**Your objective:** Update the data from the line with "## Primary JTBD" through the end, replacing "Example" with "Scenario" and leaving everything else unchanged.

**Provided records:**

★ ★ ★ ★

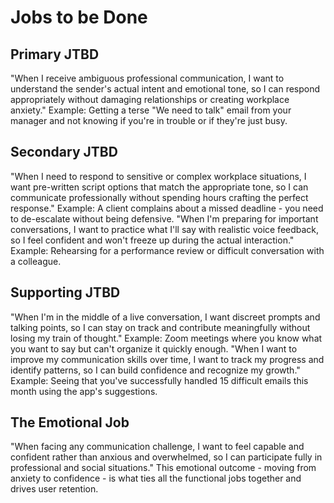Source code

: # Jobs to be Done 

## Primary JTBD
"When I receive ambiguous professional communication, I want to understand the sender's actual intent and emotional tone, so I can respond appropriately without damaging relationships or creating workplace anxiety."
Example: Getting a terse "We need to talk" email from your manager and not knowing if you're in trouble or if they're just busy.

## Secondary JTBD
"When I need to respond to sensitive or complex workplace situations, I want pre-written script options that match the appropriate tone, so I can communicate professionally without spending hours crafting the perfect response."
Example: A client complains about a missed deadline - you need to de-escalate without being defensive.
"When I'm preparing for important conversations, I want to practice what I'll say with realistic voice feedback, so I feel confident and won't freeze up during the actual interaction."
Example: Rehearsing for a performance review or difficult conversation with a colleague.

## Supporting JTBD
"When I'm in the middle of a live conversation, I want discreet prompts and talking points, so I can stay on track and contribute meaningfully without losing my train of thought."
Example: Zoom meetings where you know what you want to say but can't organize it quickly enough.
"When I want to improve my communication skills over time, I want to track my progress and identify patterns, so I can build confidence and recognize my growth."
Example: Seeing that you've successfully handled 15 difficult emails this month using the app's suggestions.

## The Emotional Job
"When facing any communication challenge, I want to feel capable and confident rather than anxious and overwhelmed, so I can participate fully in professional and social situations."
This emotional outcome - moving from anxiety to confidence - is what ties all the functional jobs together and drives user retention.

★ ★ ★ ★

**Exercise response:**
## Primary JTBD
"When I receive ambiguous professional communication, I want to understand the sender's actual intent and emotional tone, so I can respond appropriately without damaging relationships or creating workplace anxiety."
Scenario: Getting a terse "We need to talk" email from your manager and not knowing if you're in trouble or if they're just busy.

## Secondary JTBD
"When I need to respond to sensitive or complex workplace situations, I want pre-written script options that match the appropriate tone, so I can communicate professionally without spending hours crafting the perfect response."
Scenario: A client complains about a missed deadline - you need to de-escalate without being defensive.
"When I'm preparing for important conversations, I want to practice what I'll say with realistic voice feedback, so I feel confident and won't freeze up during the actual interaction."
Scenario: Rehearsing for a performance review or difficult conversation with a colleague.

## Supporting JTBD
"When I'm in the middle of a live conversation, I want discreet prompts and talking points, so I can stay on track and contribute meaningfully without losing my train of thought."
Scenario: Zoom meetings where you know what you want to say but can't organize it quickly enough.
"When I want to improve my communication skills over time, I want to track my progress and identify patterns, so I can build confidence and recognize my growth."
Scenario: Seeing that you've successfully handled 15 difficult emails this month using the app's suggestions.

## The Emotional Job
"When facing any communication challenge, I want to feel capable and confident rather than anxious and overwhelmed, so I can participate fully in professional and social situations."
This emotional outcome - moving from anxiety to confidence - is what ties all the functional jobs together and drives user retention.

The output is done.